## What you will do
Would you please restate the data exactly as it stands, apart from the pictures?

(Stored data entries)

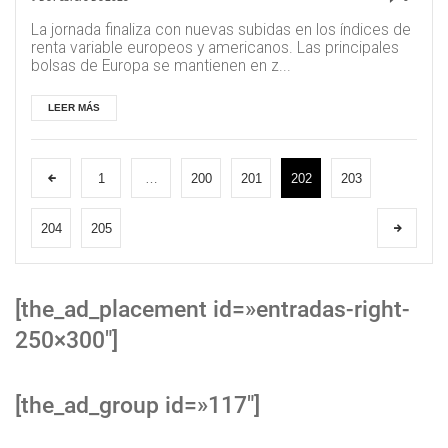
La jornada finaliza con nuevas subidas en los índices de
renta variable europeos y americanos. Las principales
bolsas de Europa se mantienen en z...
LEER MÁS
1
…
200
201
202
203
204
205
[the_ad_placement id=»entradas-right-
250×300″]
[the_ad_group id=»117″]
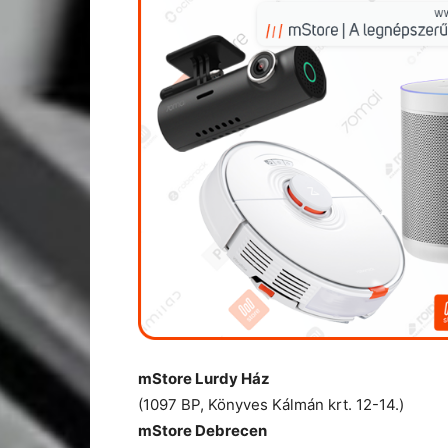
mStore Lurdy Ház
(1097 BP, Könyves Kálmán krt. 12-14.)
mStore
Debrecen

## Written response
La jornada finaliza con nuevas subidas en los índices de
renta variable europeos y americanos. Las principales
bolsas de Europa se mantienen en z...
LEER MÁS
1
…
200
201
202
203
204
205
[the_ad_placement id=»entradas-right-
250×300″]
[the_ad_group id=»117″]
mStore Lurdy Ház
(1097 BP, Könyves Kálmán krt. 12-14.)
mStore
Debrecen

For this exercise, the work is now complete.